### Job
Every record below should be printed exactly, except for the pictures.
=== Stored data ===
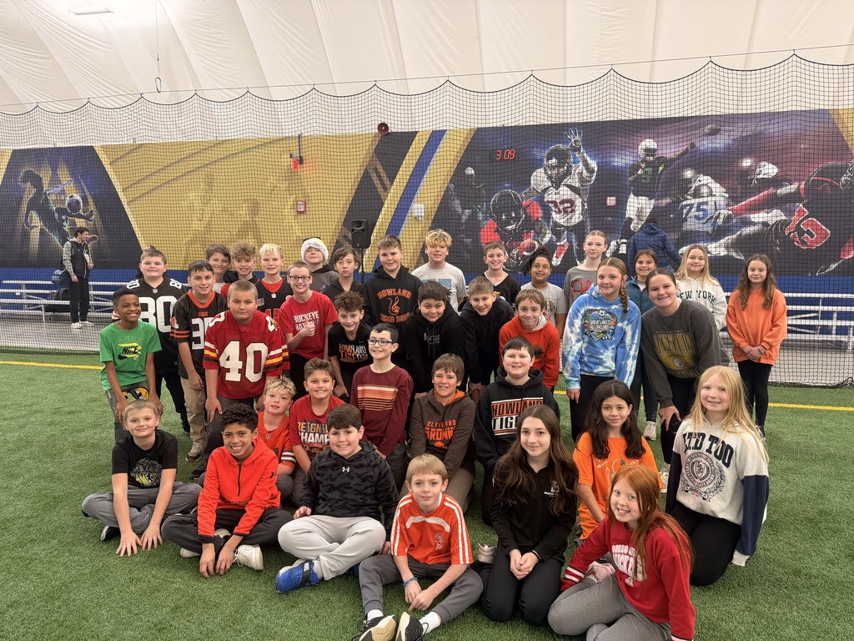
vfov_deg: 56.8
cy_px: 320
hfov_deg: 71.6
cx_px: 427
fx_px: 592
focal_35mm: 24
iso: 160
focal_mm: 6.76
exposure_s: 1/60
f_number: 1.78
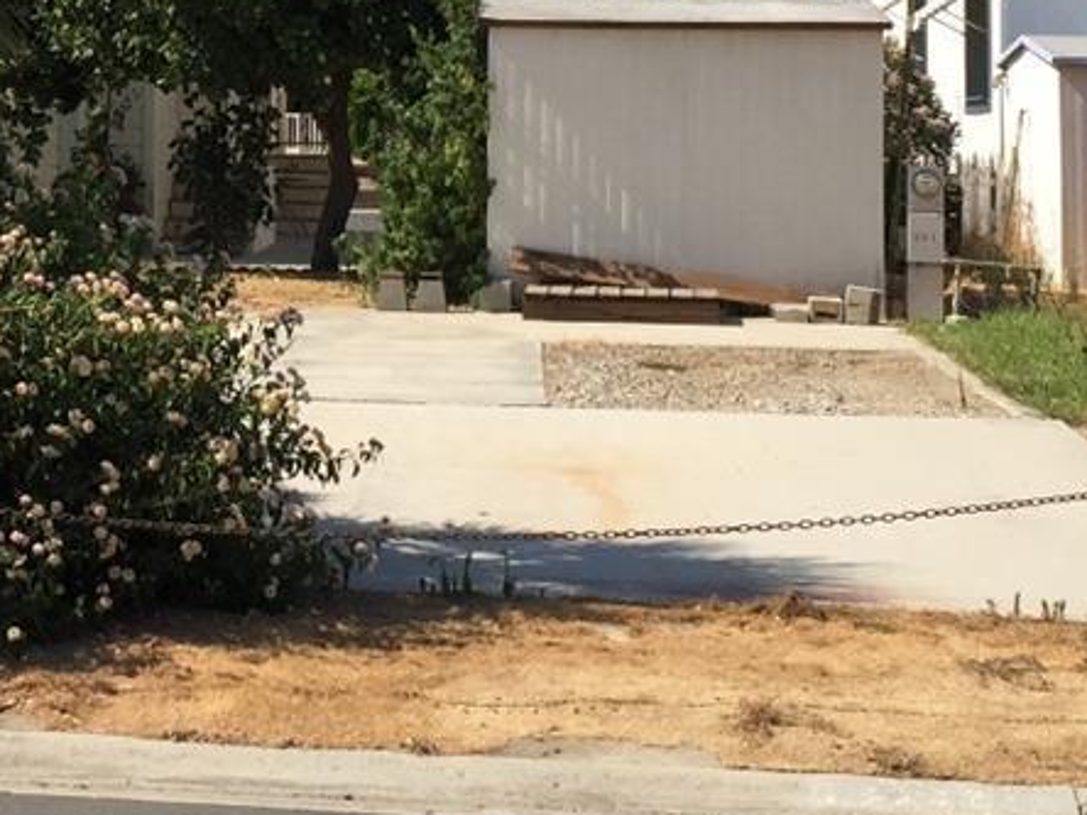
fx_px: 3077
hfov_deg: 19.4
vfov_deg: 14.8
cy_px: -64
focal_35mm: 98
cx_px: -29
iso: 32
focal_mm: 4.15
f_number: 2.2
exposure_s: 1/2475
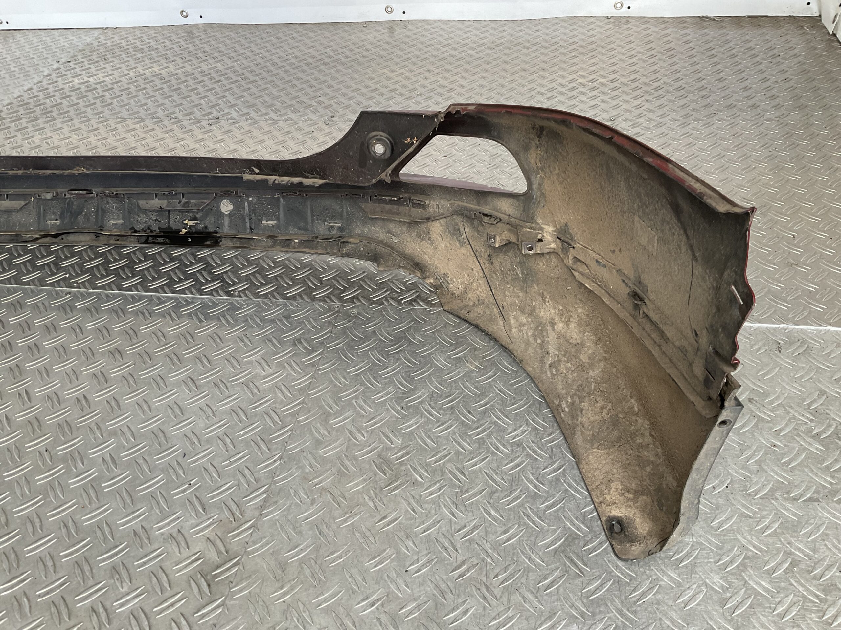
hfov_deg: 61.7
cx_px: 420
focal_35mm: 29
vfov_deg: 48.2
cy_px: 315
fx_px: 705
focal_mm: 3
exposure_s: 1/120
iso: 64
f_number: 1.8
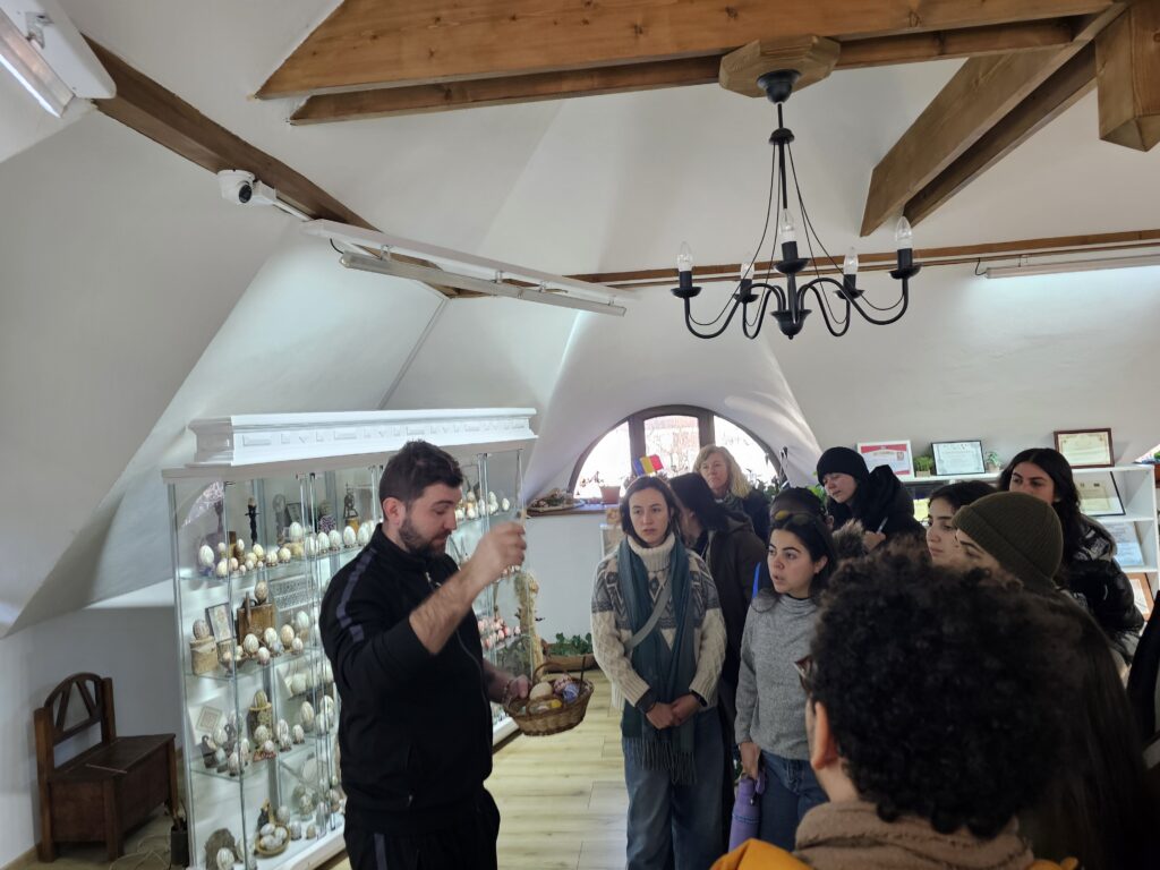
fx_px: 771
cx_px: 580
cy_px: 435
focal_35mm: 23
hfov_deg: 73.9
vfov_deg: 58.9
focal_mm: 6.3
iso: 200
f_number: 1.7
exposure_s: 1/100
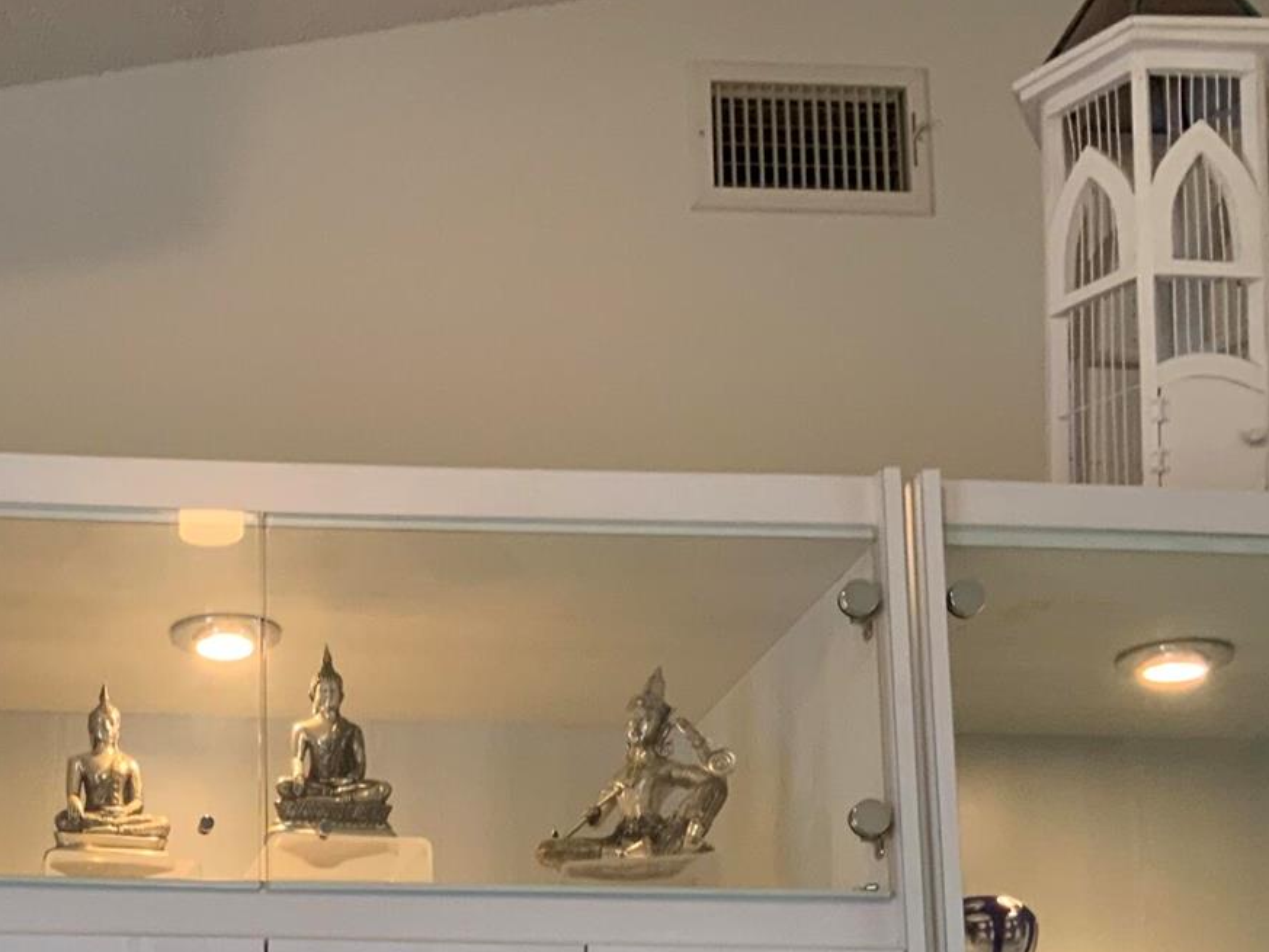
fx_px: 2493
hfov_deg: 27.6
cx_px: 134
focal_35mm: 68
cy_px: 1010
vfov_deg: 20.7
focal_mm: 3
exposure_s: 1/60
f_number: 1.8
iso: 100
===
### Expected answer
vfov_deg: 56.8
cy_px: 320
hfov_deg: 71.6
cx_px: 427
fx_px: 592
focal_35mm: 24
iso: 160
focal_mm: 6.76
exposure_s: 1/60
f_number: 1.78
fx_px: 3077
hfov_deg: 19.4
vfov_deg: 14.8
cy_px: -64
focal_35mm: 98
cx_px: -29
iso: 32
focal_mm: 4.15
f_number: 2.2
exposure_s: 1/2475
hfov_deg: 61.7
cx_px: 420
focal_35mm: 29
vfov_deg: 48.2
cy_px: 315
fx_px: 705
focal_mm: 3
exposure_s: 1/120
iso: 64
f_number: 1.8
fx_px: 771
cx_px: 580
cy_px: 435
focal_35mm: 23
hfov_deg: 73.9
vfov_deg: 58.9
focal_mm: 6.3
iso: 200
f_number: 1.7
exposure_s: 1/100
fx_px: 2493
hfov_deg: 27.6
cx_px: 134
focal_35mm: 68
cy_px: 1010
vfov_deg: 20.7
focal_mm: 3
exposure_s: 1/60
f_number: 1.8
iso: 100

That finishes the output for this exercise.